CubaO líder do país disse na terça-feira que os EUA enfrentariam “resistência inquebrável” se tentassem assumir o controle da empobrecida nação insular, enquanto as autoridades comunistas lutavam para restaurar totalmente eletricidade em todo o país.
de Cuba governo está sob uma pressão cada vez mais esmagadora, com Washington a impor um bloqueio ao petróleo e a declarar abertamente que quer pôr fim ao impasse de quase sete décadas entre os EUA e o Estado comunista de partido único.
Secretário de Estado dos EUA Marco Rubio disse que a decisão de Cuba anunciada esta semana de permitir que os exilados investissem e possuíssem negócios não foi longe o suficiente para permitir as reformas de livre mercado que a administração Trump exige.
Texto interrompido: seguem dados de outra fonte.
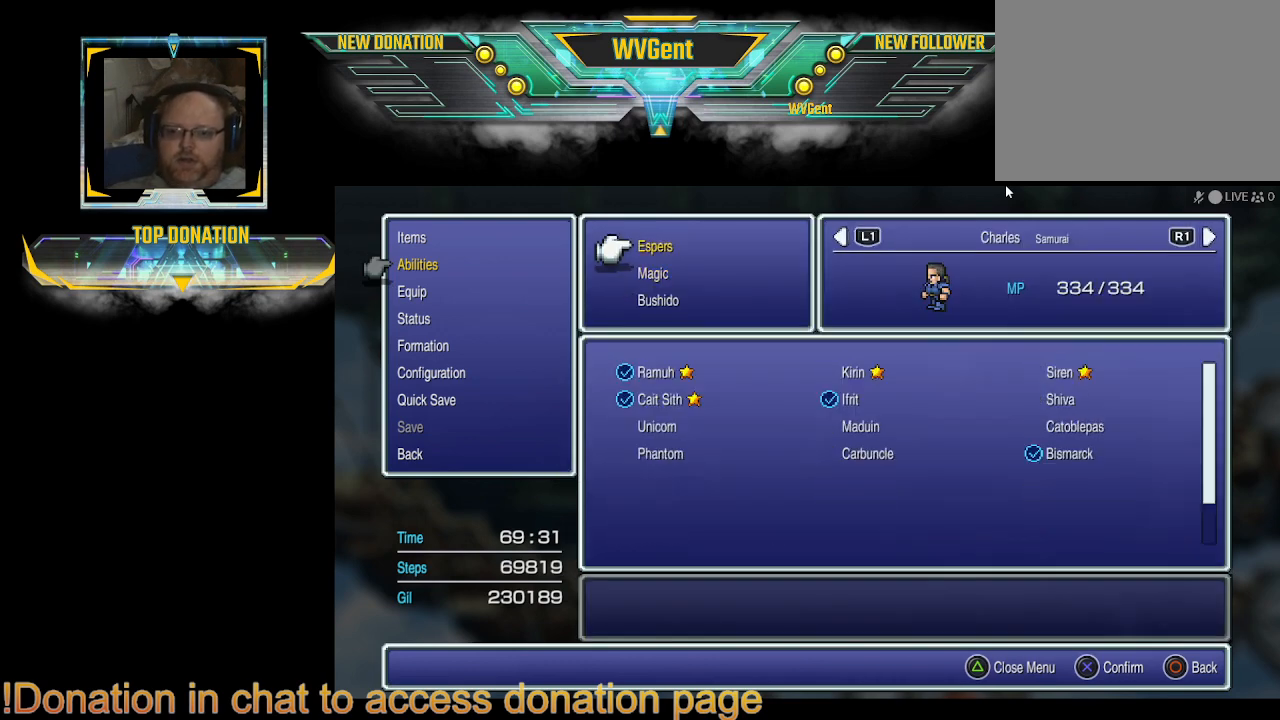
{"buttons": [], "left_stick": "center", "right_stick": "center", "events": [[133, "CROSS", "up"]]}
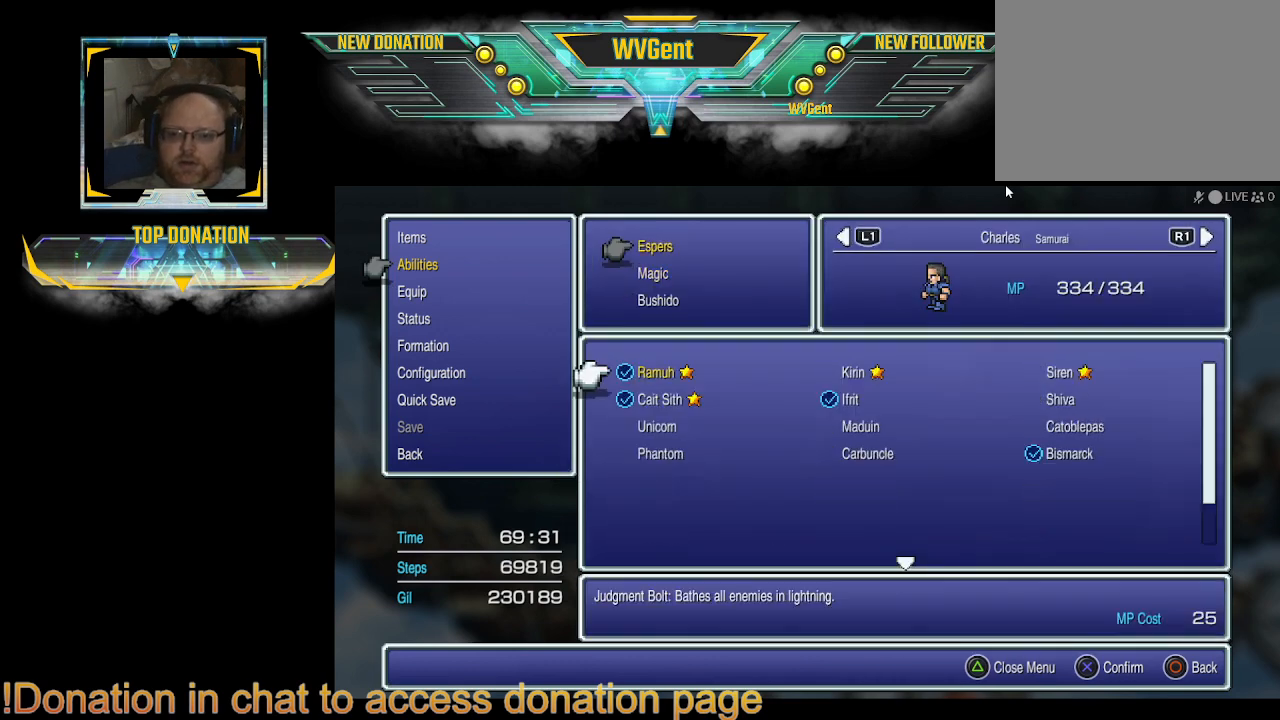
{"buttons": [], "left_stick": "center", "right_stick": "center", "events": [[133, "DPAD_DOWN", "down"], [267, "DPAD_DOWN", "up"], [400, "DPAD_DOWN", "down"], [500, "DPAD_DOWN", "up"]]}
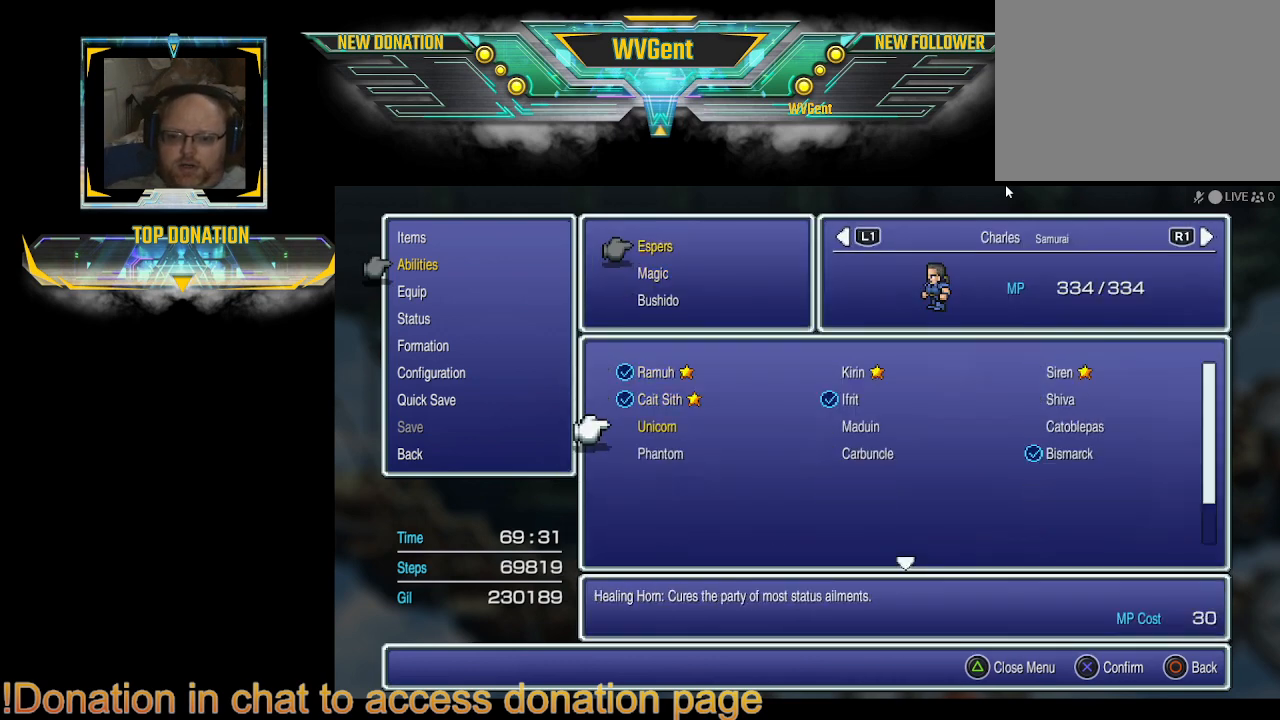
{"buttons": [], "left_stick": "center", "right_stick": "center", "events": []}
“O que eles anunciaram ontem não é dramático o suficiente. Não vai resolver a situação. Então eles têm algumas decisões importantes a tomar”, disse Rubio, um cubano-americano e crítico veemente do partido governante do país, a repórteres no Casa Branca.
Presidente Donald Trumpque tem pressionado o governo comunista de Cuba, disse na segunda-feira que “tomaria” Cuba, acrescentando: “Faremos algo com Cuba muito em breve”.
Mas o seu homólogo cubano Miguel Díaz-Canel foi desafiador diante das ameaças de Washington.
“Diante do pior cenário, Cuba tem uma garantia: qualquer agressor externo encontrará uma resistência inquebrantável”, escreveu ele num comunicado no X.
Cuba está aberta a negociações amplas com Washington e a permitir mais investimentos, mas não discutirá a mudança do seu sistema político, disse um enviado à AFP na terça-feira.
Tanieris Dieguez, vice-chefe da missão de Cuba em Washington, disse que os dois países vizinhos “têm muitas coisas para colocar na mesa”, mas que nenhum deles deveria pedir ao outro que mudasse de governo.
“Nada relacionado com o nosso sistema político, nada com o nosso modelo político – o nosso modelo constitucional – faz parte das negociações, e nunca fará parte disso”, disse ela.
“A única coisa que Cuba pede em qualquer conversa é respeito à nossa soberania e ao nosso direito à autodeterminação”.
O New York Times, citando autoridades norte-americanas não identificadas, disse que a administração Trump apelou a Cuba para demitir Diaz-Canel, que é visto como resistente à mudança.
Rubio negou a reportagem na noite de terça-feira, escrevendo no X que o artigo era “falso” e estava entre as reportagens da mídia que se baseavam em “charlatães e mentirosos que alegavam estar por dentro” como fontes.
‘Tomando Cuba’
Um colapso total da eletricidade na segunda-feira ressaltou o estado deplorável da economia de Cuba.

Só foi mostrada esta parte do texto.